On Thu, Nov 25, 2010 at 10:38:05AM +0100, Clemens Ladisch wrote:
In USB and HD audio devices, all links are immutable, and the routing is controlled by 'selector' entities that activate exactly one of their input pads. In userspace, this entity shows up as a mixer control. I guess it would be possible to map the ACTIVE flag onto these controls.
Ditto for ASoC, mostly.
Alternatively, entities can have 'mute' mixer controls associated with their pads. In this case, multiple unmuted inputs would be mixed together.
ALSA has PCM and MIDI devices, and several types of mixer controls. (It also has hardware dependent and timer devices, but I don't think these would need topology information.) So we need at least these: MEDIA_ENTITY_TYPE_NODE_ALSA_PCM MEDIA_ENTITY_TYPE_NODE_ALSA_MIDI MEDIA_ENTITY_TYPE_SUBDEV_ALSA_CONTROL
Furthermore, topology information is also needed for entities not associated with a mixer control, such as microphones, speakers, jacks/ connectors, and effect units. These entities are defined in the USB and HD audio specifications, but are not yet handled by ALSA.
All this and more in the embedded case - digital audio link nodes and DSP I/O nodes (could possibly do those as digital audio ones) spring to mind. Also bear in mind that embedded devices can get *very* large - a mobile phone audio system can have of the order of 100 nodes in the graph.

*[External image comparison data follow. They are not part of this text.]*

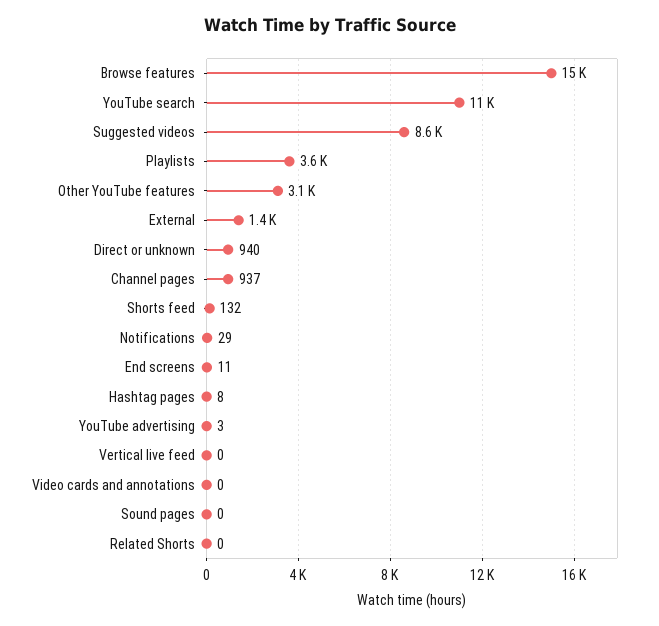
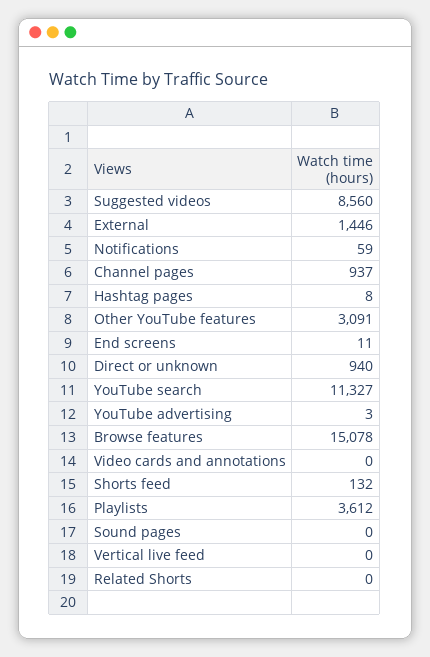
  {
    "Browse features": 15078,
    "YouTube search": 11327,
    "Suggested videos": 8560,
    "Playlists": 3612,
    "Other YouTube features": 3091,
    "External": 1446,
    "Direct or unknown": 940,
    "Channel pages": 937,
    "Shorts feed": 132,
-   "Notifications": 29,
+   "Notifications": 59,
    "End screens": 11,
    "Hashtag pages": 8,
    "YouTube advertising": 3,
    "Vertical live feed": 0,
    "Video cards and annotations": 0,
    "Sound pages": 0,
    "Related Shorts": 0
  }

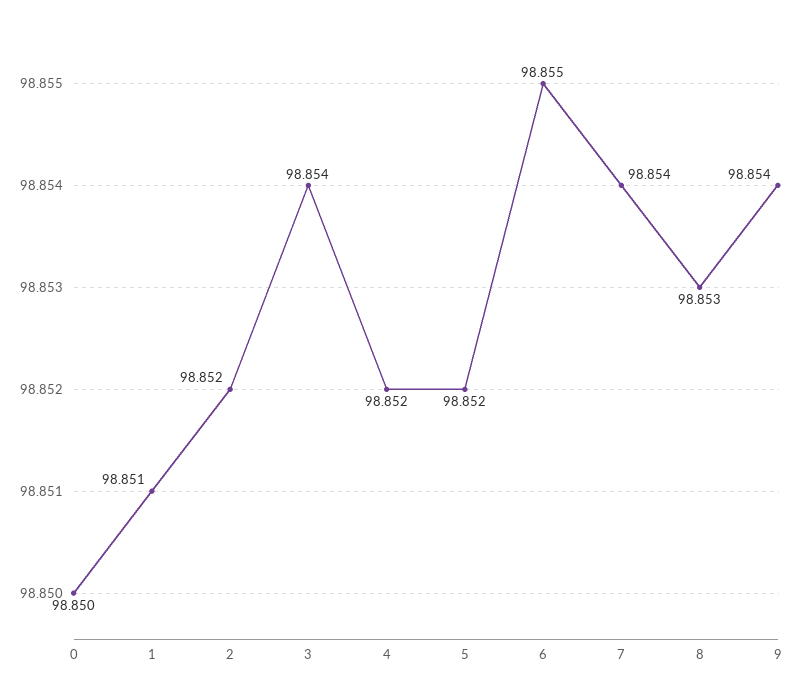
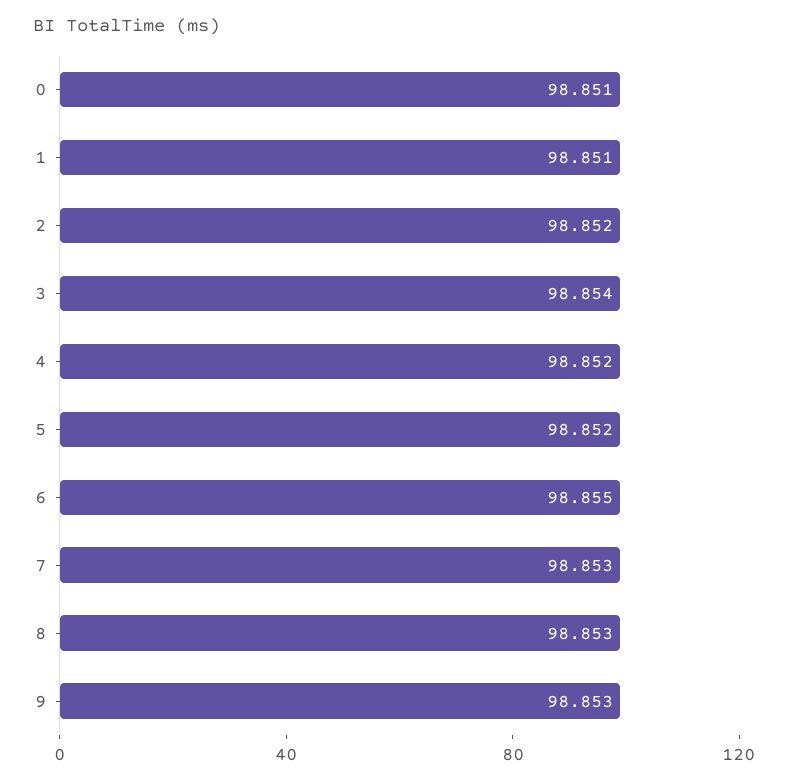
  {
-   "0": 98.85,
+   "0": 98.851,
    "1": 98.851,
    "2": 98.852,
    "3": 98.854,
    "4": 98.852,
    "5": 98.852,
    "6": 98.855,
-   "7": 98.854,
+   "7": 98.853,
    "8": 98.853,
-   "9": 98.854
+   "9": 98.853
  }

ALSA devices are not addressed by their device node but with card/device/ subdevice numbers; mixer controls have numeric IDs, unique per card:
struct { int card; int device; int subdevice; } alsa_device; struct { int card; int numid; } alsa_control;
For the embedded stuff we also have a bunch of stuff in the graph which may not be visible to userspace at all at present and would just have a string based identifier.